▶ _Aim of the exercise_: Please print out every entry below, verbatim.

▶ _Extracted records_:
========

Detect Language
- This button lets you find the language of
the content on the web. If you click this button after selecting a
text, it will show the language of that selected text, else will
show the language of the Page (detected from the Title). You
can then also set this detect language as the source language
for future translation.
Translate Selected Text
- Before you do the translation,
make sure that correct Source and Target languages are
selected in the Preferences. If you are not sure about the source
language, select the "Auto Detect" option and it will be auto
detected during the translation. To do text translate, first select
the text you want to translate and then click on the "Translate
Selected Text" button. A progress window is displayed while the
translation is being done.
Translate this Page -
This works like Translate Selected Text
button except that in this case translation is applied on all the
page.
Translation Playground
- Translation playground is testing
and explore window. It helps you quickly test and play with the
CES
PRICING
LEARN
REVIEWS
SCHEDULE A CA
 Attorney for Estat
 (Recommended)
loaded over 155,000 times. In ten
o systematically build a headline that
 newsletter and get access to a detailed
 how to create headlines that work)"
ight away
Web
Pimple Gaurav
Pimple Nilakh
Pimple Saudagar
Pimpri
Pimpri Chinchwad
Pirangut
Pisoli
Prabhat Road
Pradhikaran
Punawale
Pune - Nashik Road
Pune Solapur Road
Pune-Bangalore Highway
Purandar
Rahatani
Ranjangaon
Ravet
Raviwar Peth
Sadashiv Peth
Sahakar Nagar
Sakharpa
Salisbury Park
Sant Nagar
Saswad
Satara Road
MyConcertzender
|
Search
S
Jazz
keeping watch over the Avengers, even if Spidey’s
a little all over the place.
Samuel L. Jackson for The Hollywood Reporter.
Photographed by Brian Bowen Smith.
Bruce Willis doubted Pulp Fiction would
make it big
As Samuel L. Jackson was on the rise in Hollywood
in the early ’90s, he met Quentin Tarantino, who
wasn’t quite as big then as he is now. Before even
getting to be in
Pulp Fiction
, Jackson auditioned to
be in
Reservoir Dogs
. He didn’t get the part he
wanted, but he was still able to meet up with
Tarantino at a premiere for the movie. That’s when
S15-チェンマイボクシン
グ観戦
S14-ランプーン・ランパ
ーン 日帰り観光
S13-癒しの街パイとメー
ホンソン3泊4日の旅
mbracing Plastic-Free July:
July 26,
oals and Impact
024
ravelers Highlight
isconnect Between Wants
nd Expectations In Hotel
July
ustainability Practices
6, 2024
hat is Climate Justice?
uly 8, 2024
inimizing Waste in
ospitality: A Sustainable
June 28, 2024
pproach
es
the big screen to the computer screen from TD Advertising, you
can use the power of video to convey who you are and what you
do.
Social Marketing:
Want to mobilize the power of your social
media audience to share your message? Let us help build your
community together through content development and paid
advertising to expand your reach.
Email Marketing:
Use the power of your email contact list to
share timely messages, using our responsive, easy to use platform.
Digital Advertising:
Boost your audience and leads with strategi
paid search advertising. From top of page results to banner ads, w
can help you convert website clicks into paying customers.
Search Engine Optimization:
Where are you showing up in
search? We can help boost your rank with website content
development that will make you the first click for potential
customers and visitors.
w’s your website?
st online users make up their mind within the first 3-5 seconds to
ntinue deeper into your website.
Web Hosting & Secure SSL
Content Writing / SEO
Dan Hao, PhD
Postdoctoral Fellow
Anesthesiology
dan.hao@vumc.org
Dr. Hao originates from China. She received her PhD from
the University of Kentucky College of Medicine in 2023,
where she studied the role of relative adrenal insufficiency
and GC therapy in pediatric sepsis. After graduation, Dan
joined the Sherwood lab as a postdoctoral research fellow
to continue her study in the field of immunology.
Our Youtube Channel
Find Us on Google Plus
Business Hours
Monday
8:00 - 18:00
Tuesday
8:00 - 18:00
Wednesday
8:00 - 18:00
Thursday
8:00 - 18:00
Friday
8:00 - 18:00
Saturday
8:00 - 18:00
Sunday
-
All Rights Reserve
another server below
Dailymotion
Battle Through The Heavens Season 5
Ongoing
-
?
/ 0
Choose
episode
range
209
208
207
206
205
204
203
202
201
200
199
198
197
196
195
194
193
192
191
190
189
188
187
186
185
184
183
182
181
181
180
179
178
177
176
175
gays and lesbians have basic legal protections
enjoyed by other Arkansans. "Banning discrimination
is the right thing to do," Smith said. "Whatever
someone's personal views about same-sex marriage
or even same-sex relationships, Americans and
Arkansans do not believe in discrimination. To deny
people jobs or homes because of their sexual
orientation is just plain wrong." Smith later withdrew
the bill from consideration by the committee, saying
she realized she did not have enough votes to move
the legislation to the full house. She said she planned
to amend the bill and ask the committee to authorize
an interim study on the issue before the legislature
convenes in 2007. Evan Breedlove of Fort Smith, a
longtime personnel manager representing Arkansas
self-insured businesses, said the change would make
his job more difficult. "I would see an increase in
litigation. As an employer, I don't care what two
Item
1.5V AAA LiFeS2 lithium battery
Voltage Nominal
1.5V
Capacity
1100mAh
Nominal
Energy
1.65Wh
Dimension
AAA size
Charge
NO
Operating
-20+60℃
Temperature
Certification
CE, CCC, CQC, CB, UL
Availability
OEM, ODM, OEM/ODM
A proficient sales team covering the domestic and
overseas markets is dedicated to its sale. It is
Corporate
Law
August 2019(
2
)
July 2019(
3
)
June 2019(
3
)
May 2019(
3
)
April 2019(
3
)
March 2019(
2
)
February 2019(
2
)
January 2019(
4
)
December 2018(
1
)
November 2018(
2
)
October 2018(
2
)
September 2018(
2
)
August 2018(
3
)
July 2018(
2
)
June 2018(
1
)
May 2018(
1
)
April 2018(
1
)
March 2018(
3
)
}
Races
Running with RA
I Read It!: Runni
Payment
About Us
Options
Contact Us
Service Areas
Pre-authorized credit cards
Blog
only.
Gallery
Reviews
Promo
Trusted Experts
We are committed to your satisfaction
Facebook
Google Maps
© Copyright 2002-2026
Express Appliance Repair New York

========

▶ _Result_:
Detect Language
- This button lets you find the language of
the content on the web. If you click this button after selecting a
text, it will show the language of that selected text, else will
show the language of the Page (detected from the Title). You
can then also set this detect language as the source language
for future translation.
Translate Selected Text
- Before you do the translation,
make sure that correct Source and Target languages are
selected in the Preferences. If you are not sure about the source
language, select the "Auto Detect" option and it will be auto
detected during the translation. To do text translate, first select
the text you want to translate and then click on the "Translate
Selected Text" button. A progress window is displayed while the
translation is being done.
Translate this Page -
This works like Translate Selected Text
button except that in this case translation is applied on all the
page.
Translation Playground
- Translation playground is testing
and explore window. It helps you quickly test and play with the
CES
PRICING
LEARN
REVIEWS
SCHEDULE A CA
 Attorney for Estat
 (Recommended)
loaded over 155,000 times. In ten
o systematically build a headline that
 newsletter and get access to a detailed
 how to create headlines that work)"
ight away
Web
Pimple Gaurav
Pimple Nilakh
Pimple Saudagar
Pimpri
Pimpri Chinchwad
Pirangut
Pisoli
Prabhat Road
Pradhikaran
Punawale
Pune - Nashik Road
Pune Solapur Road
Pune-Bangalore Highway
Purandar
Rahatani
Ranjangaon
Ravet
Raviwar Peth
Sadashiv Peth
Sahakar Nagar
Sakharpa
Salisbury Park
Sant Nagar
Saswad
Satara Road
MyConcertzender
|
Search
S
Jazz
keeping watch over the Avengers, even if Spidey’s
a little all over the place.
Samuel L. Jackson for The Hollywood Reporter.
Photographed by Brian Bowen Smith.
Bruce Willis doubted Pulp Fiction would
make it big
As Samuel L. Jackson was on the rise in Hollywood
in the early ’90s, he met Quentin Tarantino, who
wasn’t quite as big then as he is now. Before even
getting to be in
Pulp Fiction
, Jackson auditioned to
be in
Reservoir Dogs
. He didn’t get the part he
wanted, but he was still able to meet up with
Tarantino at a premiere for the movie. That’s when
S15-チェンマイボクシン
グ観戦
S14-ランプーン・ランパ
ーン 日帰り観光
S13-癒しの街パイとメー
ホンソン3泊4日の旅
mbracing Plastic-Free July:
July 26,
oals and Impact
024
ravelers Highlight
isconnect Between Wants
nd Expectations In Hotel
July
ustainability Practices
6, 2024
hat is Climate Justice?
uly 8, 2024
inimizing Waste in
ospitality: A Sustainable
June 28, 2024
pproach
es
the big screen to the computer screen from TD Advertising, you
can use the power of video to convey who you are and what you
do.
Social Marketing:
Want to mobilize the power of your social
media audience to share your message? Let us help build your
community together through content development and paid
advertising to expand your reach.
Email Marketing:
Use the power of your email contact list to
share timely messages, using our responsive, easy to use platform.
Digital Advertising:
Boost your audience and leads with strategi
paid search advertising. From top of page results to banner ads, w
can help you convert website clicks into paying customers.
Search Engine Optimization:
Where are you showing up in
search? We can help boost your rank with website content
development that will make you the first click for potential
customers and visitors.
w’s your website?
st online users make up their mind within the first 3-5 seconds to
ntinue deeper into your website.
Web Hosting & Secure SSL
Content Writing / SEO
Dan Hao, PhD
Postdoctoral Fellow
Anesthesiology
dan.hao@vumc.org
Dr. Hao originates from China. She received her PhD from
the University of Kentucky College of Medicine in 2023,
where she studied the role of relative adrenal insufficiency
and GC therapy in pediatric sepsis. After graduation, Dan
joined the Sherwood lab as a postdoctoral research fellow
to continue her study in the field of immunology.
Our Youtube Channel
Find Us on Google Plus
Business Hours
Monday
8:00 - 18:00
Tuesday
8:00 - 18:00
Wednesday
8:00 - 18:00
Thursday
8:00 - 18:00
Friday
8:00 - 18:00
Saturday
8:00 - 18:00
Sunday
-
All Rights Reserve
another server below
Dailymotion
Battle Through The Heavens Season 5
Ongoing
-
?
/ 0
Choose
episode
range
209
208
207
206
205
204
203
202
201
200
199
198
197
196
195
194
193
192
191
190
189
188
187
186
185
184
183
182
181
181
180
179
178
177
176
175
gays and lesbians have basic legal protections
enjoyed by other Arkansans. "Banning discrimination
is the right thing to do," Smith said. "Whatever
someone's personal views about same-sex marriage
or even same-sex relationships, Americans and
Arkansans do not believe in discrimination. To deny
people jobs or homes because of their sexual
orientation is just plain wrong." Smith later withdrew
the bill from consideration by the committee, saying
she realized she did not have enough votes to move
the legislation to the full house. She said she planned
to amend the bill and ask the committee to authorize
an interim study on the issue before the legislature
convenes in 2007. Evan Breedlove of Fort Smith, a
longtime personnel manager representing Arkansas
self-insured businesses, said the change would make
his job more difficult. "I would see an increase in
litigation. As an employer, I don't care what two
Item
1.5V AAA LiFeS2 lithium battery
Voltage Nominal
1.5V
Capacity
1100mAh
Nominal
Energy
1.65Wh
Dimension
AAA size
Charge
NO
Operating
-20+60℃
Temperature
Certification
CE, CCC, CQC, CB, UL
Availability
OEM, ODM, OEM/ODM
A proficient sales team covering the domestic and
overseas markets is dedicated to its sale. It is
Corporate
Law
August 2019(
2
)
July 2019(
3
)
June 2019(
3
)
May 2019(
3
)
April 2019(
3
)
March 2019(
2
)
February 2019(
2
)
January 2019(
4
)
December 2018(
1
)
November 2018(
2
)
October 2018(
2
)
September 2018(
2
)
August 2018(
3
)
July 2018(
2
)
June 2018(
1
)
May 2018(
1
)
April 2018(
1
)
March 2018(
3
)
}
Races
Running with RA
I Read It!: Runni
Payment
About Us
Options
Contact Us
Service Areas
Pre-authorized credit cards
Blog
only.
Gallery
Reviews
Promo
Trusted Experts
We are committed to your satisfaction
Facebook
Google Maps
© Copyright 2002-2026
Express Appliance Repair New York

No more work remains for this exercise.